Tahara Kazukuni, Kaneko Kyohei, Katayama Keisuke, Itano Shintaro, Nguyen Chi Huan, Amorim Deborah D D, De Feyter Steven, Tobe Yoshito
†Division of Frontier Materials Science, Graduate School of Engineering Science, Osaka University, Toyonaka, Osaka 560-8531, Japan.
‡Division of Molecular Imaging and Photonics, Department of Chemistry, KU Leuven, Celestijnenlaan 200 F, 3001 Leuven, Belgium.
Langmuir. 2015 Jun 30;31(25):7032-40. doi: 10.1021/acs.langmuir.5b01507. Epub 2015 Jun 19.
To demonstrate key roles of multiple interactions between multiple components and multiple phases in the formation of an uncommon self-assembling pattern, we present here the construction of a porous hexagonal star (h-star) structure using a trigonal molecular building block at the liquid/solid interface. For this purpose, self-assembly of hexaalkoxy-substituted dehydrobenzo[12]annulene derivatives DBA-OCns was investigated at the tetradecane/graphite interface by means of scanning tunneling microscopy (STM). Monolayer structures were significantly influenced by coadsorbed tetradecane molecules depending on the alkyl chains length (C13-C16) of DBA-OCn. However, none of DBA-OCn molecules formed the expected trigonal complexes, indicating that an additional driving force is necessary for the formation of the trigonal complex and its assembly into the h-star structure. As a first approach, we employed the "guest induced structural change" for the formation of the h-star structure. In the presence of two guest molecules, nonsubstituted DBA and hexakis(phenylethynyl)benzene which fit the respective pores, an h-star structure was formed by DBA-OC15 at the tetradecane/graphite interface. Moreover, a tetradecane molecule was coadsorbed between a pair of alkyl chains of DBA-OC15, thereby blocking the interdigitation of the alkyl chain pairs. Therefore, the h-star structure results from the self-assembly of the four molecular components including the solvent molecule. The second approach is based on aggregation of perfluoroalkyl chains via fluorophilicity of DBA-F, in which the perfluoroalkyl groups are substituted at the end of three alkyl chains of DBA-OCn via p-phenylene linkers. A trigonal complex consisting of DBA-F and three tetradecane molecules formed an h-star structure, in which the perfluoroalkyl groups that orient into the alkane solution phase aggregated at the hexagonal pore via fluorophilicity. The present result provides useful insight into the design and control of complex molecular self-assembly at the liquid/solid interface.

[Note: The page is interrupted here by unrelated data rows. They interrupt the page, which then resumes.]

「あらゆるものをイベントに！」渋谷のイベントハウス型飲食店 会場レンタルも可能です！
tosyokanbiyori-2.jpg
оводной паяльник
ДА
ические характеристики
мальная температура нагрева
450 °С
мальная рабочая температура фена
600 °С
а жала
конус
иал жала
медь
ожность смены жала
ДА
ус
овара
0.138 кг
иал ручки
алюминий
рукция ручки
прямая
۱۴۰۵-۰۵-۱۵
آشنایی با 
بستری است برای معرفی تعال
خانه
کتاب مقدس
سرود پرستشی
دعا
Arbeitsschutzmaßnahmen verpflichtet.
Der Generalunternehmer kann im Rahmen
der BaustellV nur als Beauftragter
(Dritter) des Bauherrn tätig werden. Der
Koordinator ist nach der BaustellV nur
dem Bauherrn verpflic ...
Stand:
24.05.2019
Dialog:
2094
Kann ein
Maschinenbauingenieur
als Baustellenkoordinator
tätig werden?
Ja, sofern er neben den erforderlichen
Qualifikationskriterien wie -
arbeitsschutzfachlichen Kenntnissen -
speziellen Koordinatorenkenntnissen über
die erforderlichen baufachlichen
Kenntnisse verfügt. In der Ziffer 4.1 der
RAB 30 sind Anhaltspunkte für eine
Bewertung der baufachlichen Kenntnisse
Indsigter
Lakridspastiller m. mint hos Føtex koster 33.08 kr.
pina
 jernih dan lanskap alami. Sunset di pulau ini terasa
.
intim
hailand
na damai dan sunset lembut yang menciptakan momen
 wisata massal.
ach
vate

为了证明多个组分和多个相之间的多重相互作用在形成罕见的自组装图案中的关键作用,我们在此展示了在液/固界面使用三角分子构建块构建多孔六边形星状(h-star)结构。为此,通过扫描隧道显微镜(STM)研究了六烷氧基取代的脱氢苯并[12]环烯衍生物DBA-OCns在十四烷/石墨界面的自组装。取决于DBA-OCn的烷基链长度(C13 - C16),共吸附的十四烷分子对单层结构有显著影响。然而,没有一个DBA-OCn分子形成预期的三角配合物,这表明形成三角配合物并将其组装成h-star结构需要额外的驱动力。作为第一种方法,我们采用“客体诱导结构变化”来形成h-star结构。在存在两个适合各自孔的客体分子、未取代的DBA和六(苯乙炔基)苯的情况下,DBA-OC15在十四烷/石墨界面形成了h-star结构。此外,一个十四烷分子共吸附在DBA-OC15的一对烷基链之间,从而阻止了烷基链对的相互交错。因此,h-star结构是由包括溶剂分子在内的四个分子组分的自组装形成的。第二种方法基于DBA-F的亲氟性使全氟烷基链聚集,其中全氟烷基通过对亚苯基连接体取代在DBA-OCn的三个烷基链末端。由DBA-F和三个十四烷分子组成的三角配合物形成了h-star结构,其中取向进入烷烃溶液相的全氟烷基通过亲氟性在六边形孔处聚集。目前的结果为液/固界面复杂分子自组装的设计和控制提供了有用的见解。